3. Enable Shibboleth in Apache¶
Add the following code to your /etc/httpd/conf.d/indico.conf
right
before the AliasMatch
lines:
<LocationMatch "^(/Shibboleth\.sso|/login/shib-sso/shibboleth)">
AuthType shibboleth
ShibRequestSetting requireSession 1
ShibExportAssertion Off
Require valid-user
</LocationMatch>
4. Enable Shibboleth in Indico¶
Add the following code to your /opt/indico/etc/indico.conf
:
# SSO
AUTH_PROVIDERS = {
'shib-sso': {
'type': 'shibboleth',
'title': 'SSO',
'attrs_prefix': 'ADFS_',
'callback_uri': '/login/shib-sso/shibboleth',
# 'logout_uri': 'https://login.yourcompany.tld/logout'
}
}
IDENTITY_PROVIDERS = {
'shib-sso': {
'type': 'shibboleth',
'title': 'SSO',
'identifier_field': 'ADFS_LOGIN',
'mapping': {
'affiliation': 'ADFS_HOMEINSTITUTE',
'first_name': 'ADFS_FIRSTNAME',
'last_name': 'ADFS_LASTNAME',
'email': 'ADFS_EMAIL',
'phone': 'ADFS_PHONENUMBER'
},
'trusted_email': True
}
}
The values for attrs_prefix
, mapping
and identifier_field
may be different in your environment. Uncomment and set logout_uri
if your SSO infrastructure provides a logout URL (usually used to log
you out from all applications).
If you only want to use SSO, without allowing people to login locally
using username/password, disable it by setting LOCAL_IDENTITIES = False
in indico.conf
.
Warning
We assume that emails received from SSO are already validated.
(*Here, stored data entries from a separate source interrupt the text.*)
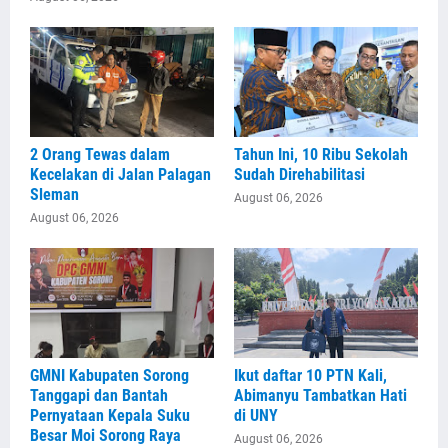
2 Orang Tewas dalam
Tahun Ini, 10 Ribu Sekolah
Kecelakan di Jalan Palagan
Sudah Direhabilitasi
Sleman
August 06, 2026
August 06, 2026
GMNI Kabupaten Sorong
Ikut daftar 10 PTN Kali,
Tanggapi dan Bantah
Abimanyu Tambatkan Hati
Pernyataan Kepala Suku
di UNY
Besar Moi Sorong Raya
August 06, 2026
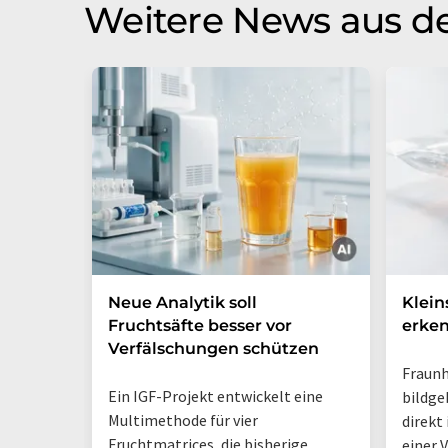
Weitere News aus d
Neue Analytik soll
Klein
Fruchtsäfte besser vor
erke
Verfälschungen schützen
Fraunh
Ein IGF-Projekt entwickelt eine
bildge
Multimethode für vier
direkt
Fruchtmatrices, die bisherige
einer 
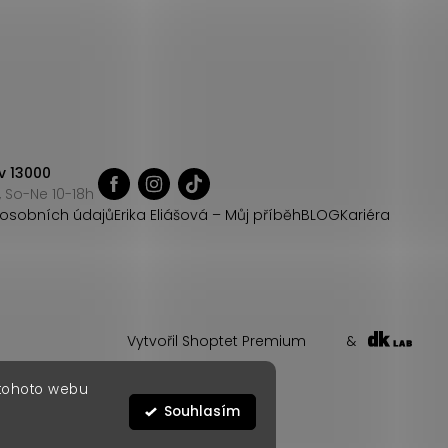
v 13000
 So-Ne 10-18h
osobních údajů
Erika Eliášová – Můj příběh
BLOG
Kariéra
Vytvořil Shoptet Premium
&
 tohoto webu
Souhlasím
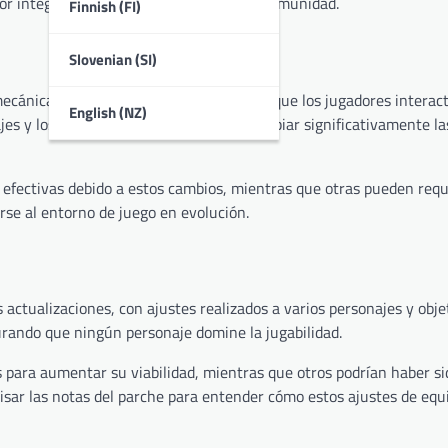
or integración de las sugerencias de la comunidad.
Finnish (FI)
Slovenian (SI)
mecánica de juego, alterando la forma en que los jugadores interac
English (NZ)
najes y los tiempos de recarga pueden cambiar significativamente la
 efectivas debido a estos cambios, mientras que otras pueden requ
rse al entorno de juego en evolución.
 actualizaciones, con ajustes realizados a varios personajes y obje
rando que ningún personaje domine la jugabilidad.
 para aumentar su viabilidad, mientras que otros podrían haber si
visar las notas del parche para entender cómo estos ajustes de equi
If this is not the case, make sure to disable trusted_email
which will require email validation in Indico when logging in
for the first time. Otherwise people could take over the account
of someone else by using their email address!
Note
The example config is rather simple and only accesses data from SSO during login. This is not sufficient for advanced features such as automatic synchronization of names, affiliations and phone numbers or using centrally managed groups. To use these features, you need to use e.g. the LDAP identity provider and use the information received via SSO to retrieve the user details from LDAP. If you need assistance with this, feel free to ask us on IRC (#indico @ Libera.Chat) or the forum.